In honor of Stephen Sondheim’s 90th Birthday, 3/22/2020
I love Stephen Sondheim’s musicals. I love his music. I love his lyrics. Two of his musicals, Into The Woods and Company make my top 10 favorite musicals list. But I have to confess, this wasn’t always the case. <Gasp>
Besides, West Side Story and Gypsy, for which he wrote the lyrics, my first exposure to Mr. Sondheim was a college production of IntoThe Woods in 1991. I have to admit, with my head hung low, embarrassed beyond belief, I didn’t love it at the time. I can only chock this up to the ignorance and stupidity of youth. My only explanation is that I was raised on the silly, light hearted, feel-good musicals of the 1940s and 50s and the majority of Sondheim’s work is distinctly not that.
But with time and maturity, I came to adore his work. In fact, the older I get, the more I love and revere it; the complexity, the intricacy, the profundity of emotion in a single phrase, let alone song or overall show.
Teaching his songs at AMDA really helped me see the brilliance in them; the more you study them, the more wonderful they are, the more they reveal in their depths. After teaching ‘Moments in the Woods’ dozens of times, I felt I had to play that part in order to sing that particular song. It’s not even one of his tear-jerkers, but the fullness of character development in one song, the total fusion of music and lyrics is so delicious. I haven’t yet had the good fortune to sing the song or play the part, but hope springs eternal.
I will forever credit Mr. Sondheim for helping me through an extremely difficult time in my life. In 2008, I was a Visiting Professor at Ball State University. At the same time, I found out my beloved mother was diagnosed with terminal cancer. (Turned out to be a misdiagnosis, but we didn’t know that until months later.) BSU was doing Into The Woods as their spring musical, and I was responsible for teaching the music to my students in the production and then taking notes on their vocals during rehearsals. During the day I taught his songs, and night after night I watched the show unfold. When they got to the second act, I sat in my seat in the thankfully darkened theatre and sobbed. It was such beautiful catharsis. This great work of art allowed me to express and process my most terrible thoughts, my most raw emotions that I did not have the luxury of having the rest of the day. My love affair with that musical began.
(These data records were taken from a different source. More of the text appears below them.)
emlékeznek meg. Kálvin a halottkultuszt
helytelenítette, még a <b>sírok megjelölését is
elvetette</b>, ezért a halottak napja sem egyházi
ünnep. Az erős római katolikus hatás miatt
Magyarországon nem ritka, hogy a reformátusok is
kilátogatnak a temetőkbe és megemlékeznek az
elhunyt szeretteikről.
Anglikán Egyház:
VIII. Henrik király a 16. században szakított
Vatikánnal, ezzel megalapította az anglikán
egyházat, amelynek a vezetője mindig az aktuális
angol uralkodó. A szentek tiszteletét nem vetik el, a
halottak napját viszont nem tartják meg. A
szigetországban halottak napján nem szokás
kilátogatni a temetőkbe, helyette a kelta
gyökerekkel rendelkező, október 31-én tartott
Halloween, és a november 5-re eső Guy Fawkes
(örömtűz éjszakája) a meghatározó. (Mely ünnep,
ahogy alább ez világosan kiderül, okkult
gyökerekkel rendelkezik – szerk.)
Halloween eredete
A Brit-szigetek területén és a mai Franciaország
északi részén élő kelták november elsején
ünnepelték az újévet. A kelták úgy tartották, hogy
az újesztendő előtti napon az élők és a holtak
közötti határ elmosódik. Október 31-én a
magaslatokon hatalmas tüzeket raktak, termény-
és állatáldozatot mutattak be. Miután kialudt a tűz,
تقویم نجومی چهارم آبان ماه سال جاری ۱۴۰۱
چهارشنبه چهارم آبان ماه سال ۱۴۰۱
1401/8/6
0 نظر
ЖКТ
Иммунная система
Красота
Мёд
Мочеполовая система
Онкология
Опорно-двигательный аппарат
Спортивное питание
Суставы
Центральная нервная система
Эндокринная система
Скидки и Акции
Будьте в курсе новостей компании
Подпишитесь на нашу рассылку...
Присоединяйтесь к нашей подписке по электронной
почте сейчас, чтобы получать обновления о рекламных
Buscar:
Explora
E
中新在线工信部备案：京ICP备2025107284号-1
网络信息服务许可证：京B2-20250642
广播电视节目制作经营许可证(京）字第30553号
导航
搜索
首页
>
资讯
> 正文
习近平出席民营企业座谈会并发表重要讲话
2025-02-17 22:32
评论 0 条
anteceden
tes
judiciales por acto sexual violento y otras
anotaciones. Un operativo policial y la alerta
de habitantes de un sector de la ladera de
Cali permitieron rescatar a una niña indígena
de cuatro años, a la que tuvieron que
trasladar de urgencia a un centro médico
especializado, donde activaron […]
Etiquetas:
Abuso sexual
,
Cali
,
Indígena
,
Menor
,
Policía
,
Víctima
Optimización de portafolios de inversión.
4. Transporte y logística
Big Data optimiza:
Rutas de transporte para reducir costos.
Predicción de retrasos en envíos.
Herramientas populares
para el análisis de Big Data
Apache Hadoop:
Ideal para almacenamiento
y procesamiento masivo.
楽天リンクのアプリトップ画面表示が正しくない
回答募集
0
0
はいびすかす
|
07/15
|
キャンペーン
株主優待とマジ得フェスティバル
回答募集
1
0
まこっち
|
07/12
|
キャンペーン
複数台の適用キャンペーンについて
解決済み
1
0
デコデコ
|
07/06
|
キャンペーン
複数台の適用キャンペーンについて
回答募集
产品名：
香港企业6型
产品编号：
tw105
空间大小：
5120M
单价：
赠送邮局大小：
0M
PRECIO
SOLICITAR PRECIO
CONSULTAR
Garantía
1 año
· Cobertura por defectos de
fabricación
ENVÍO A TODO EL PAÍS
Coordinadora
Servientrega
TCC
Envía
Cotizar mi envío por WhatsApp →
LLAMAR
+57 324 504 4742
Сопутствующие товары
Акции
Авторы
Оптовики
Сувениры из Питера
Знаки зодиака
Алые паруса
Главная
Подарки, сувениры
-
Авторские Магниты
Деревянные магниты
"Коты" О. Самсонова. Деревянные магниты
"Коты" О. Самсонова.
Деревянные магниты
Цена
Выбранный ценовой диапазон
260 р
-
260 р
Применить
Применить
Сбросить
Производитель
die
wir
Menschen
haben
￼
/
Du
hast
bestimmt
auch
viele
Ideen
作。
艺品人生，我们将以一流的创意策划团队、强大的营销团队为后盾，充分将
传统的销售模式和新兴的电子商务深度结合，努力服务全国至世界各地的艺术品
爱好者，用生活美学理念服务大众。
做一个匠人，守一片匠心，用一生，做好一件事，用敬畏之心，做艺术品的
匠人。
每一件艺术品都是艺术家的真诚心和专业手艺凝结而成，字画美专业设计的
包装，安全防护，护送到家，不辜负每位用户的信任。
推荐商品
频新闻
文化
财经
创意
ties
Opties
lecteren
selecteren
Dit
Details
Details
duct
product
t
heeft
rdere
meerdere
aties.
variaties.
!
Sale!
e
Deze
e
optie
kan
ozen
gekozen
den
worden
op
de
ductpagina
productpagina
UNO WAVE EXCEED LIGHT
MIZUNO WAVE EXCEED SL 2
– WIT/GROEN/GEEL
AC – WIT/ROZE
And then that same March, when we went to NYC for the Senior showcase, a friend bought me a ticket to see the revival of Sunday in the Park with George. When they started to sing ‘Move On’, I lost it right there in Studio 54. Oh, the painful and yet satisfying release of emotions I was allowed thanks to that song. For someone who rarely cries in the theatre, Sondheim’s songs bring me to tears almost every time. As I mentioned in my post about Bernadette Peters, I can’t get through her rendition of ‘Not a day goes by’ without tearing up, if not all out bawling.
And then years later, as I wrote in a previous post, I was fortunate enough to be cast as The Witch in Into The Woods. I would have played any character- I just wanted to be a part of such a perfect piece of theatre. I could talk about that show for hours on end. (And I have- just ask any of my students who have been subjected to my thoughts on the subject. I get totally carried away!) I love everything about it. The more I think about it, the more of his genius I uncover. It is so much more than a fractured fairy tale. It is a meditation on love, loss, family, community, friendship, parenting, society…it’s brilliant in every way. It is fun, tuneful, dark, twisted, hilarious, and devastating, all in one show.
I also got to perform in his two person show, Marry Me A Little. I have to say, I am probably the most proud of my work in that show of anything I have ever done. It is a somewhat random collection of songs cut from Sondheim’s other shows. The trick is to weave them together into an emotional narrative that makes sense, and with the help of my wonderful director and my co-star, I feel like I did the best integrated acting and singing of my life. Of course, the highlight was getting to sing the title song, cut from, and often now put back into, Company. It is a love song and a song of independence, a declaration of personhood and longing for coupledom all at once. It was a beast to get my voice and brain around, but what an honor to sing it! I hope I did it justice.
Thank you, Mr. Sondheim, for giving the world your genius. I, for one, am forever grateful.